赖云迟也将自已的麦克风调成静音,“还好,其实我比较喜欢给对方买类似的礼物,比如可爱的小金毛,非常适合拥有一双毛茸茸的耳朵或者……一条毛茸茸的尾巴。”
林远洲心中不由泛起一阵酸楚刺痛。
赖云迟第一个想到的不是自已,是其他男人。
他能看到她眼底酝着的笑意,他能给她的快乐,陆慕风也可以。
他不禁想起以前和赖云迟聊天的一些回忆。
当时赖云迟说在学校里总有男孩子在她宿舍楼下堵她,想要和她交朋友,怎么拒绝都没有用。

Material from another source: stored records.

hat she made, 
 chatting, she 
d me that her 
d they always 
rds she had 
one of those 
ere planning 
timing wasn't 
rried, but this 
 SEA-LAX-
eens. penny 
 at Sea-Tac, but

林远洲担心她的安全,让她找老师或者宿管阿姨出面解决问题。
赖云迟说没有用,对方是校领导亲戚的儿子,只要不做过分的事,其他人只会觉得她小题大做,以恶意揣测他人。
林远洲听了更担心了。
他给赖云迟转过去5000块钱,希望她花钱维护同学关系,多交几个靠谱的朋友让她们保护自已。
赖云迟没有收。
她不想和林远洲有金钱上的纠纷。
年少时的她认为金钱会让感情不再纯粹。
过了几天,赖云迟对林远洲说堵自已的男同学不会再过来了。
林远洲好奇地问怎么摆平的?
赖云迟告诉他,她认识了学校里其他很威风的男孩子,他们把堵自已的男同学吓走了。
林远洲心里忽的一阵憋闷,他问小尺你是不是和保护自已的人在一起了?
赖云迟说没有,我只是认了他们做哥哥。
这件事让林远洲第一次意识到自已不是唯一。